On Friday, the 24-million-plus inhabitants of Shanghai witnessed the temperature skyrocket to 105.6 degrees (40.9 Celsius), its hottest day ever recorded.
The excessive heat spurred an increase in hospital visits because of heat-related illness, and the city was under a “red alert” — its first this year, and the 13th since China launched a heat alert system a decade ago.
“China has a three-tier early warning system for high temperatures: a yellow warning is issued when high temperatures above 35 degrees Celsius are predicted for three consecutive days, orange indicates a predicted high temperature of 37 degrees Celsius in the next 24 hours, and a red alert is issued when the temperature is forecast to reach 40 degrees Celsius within 24 hours,” explained Xinhua.net, the Chinese news agency.
Much of eastern China was under the influence of a large ridge of high pressure — or heat dome. This heat dome may hold in place for the next week, meaning many more days of scorching temperatures.
This record high temperature in Shanghai is one of several all-time heat records set this summer around the Northern Hemisphere:
- Last week, Spain posted its highest temperature ever recorded when Córdoba airport (in southern Spain) hit 116.4 degrees (46.9 Celsius).

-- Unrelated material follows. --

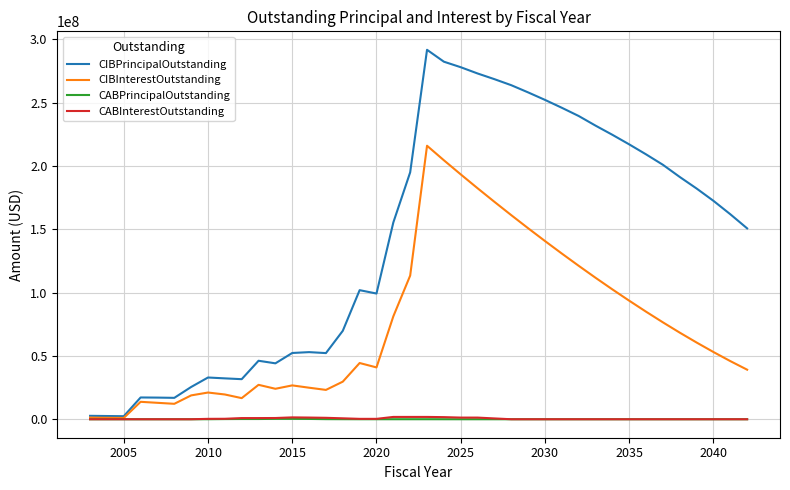

What is the greatest value displayed?

291830000.0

- In late June, Ahvaz, Iran soared to 128.7 degrees Fahrenheit (53.7 Celsius) — that country’s all-time hottest temperature.
- In late May, the western Pakistani town of Turbat hit 128.3 degrees (53.5 Celsius), tying the all-time highest temperature in that country and the world record temperature for May, according to Weather Underground meteorologist Jeff Masters.
While these temperatures extremes have occurred, the Earth’s average temperature so far in 2017 ranks second highest in records dating back to 1880.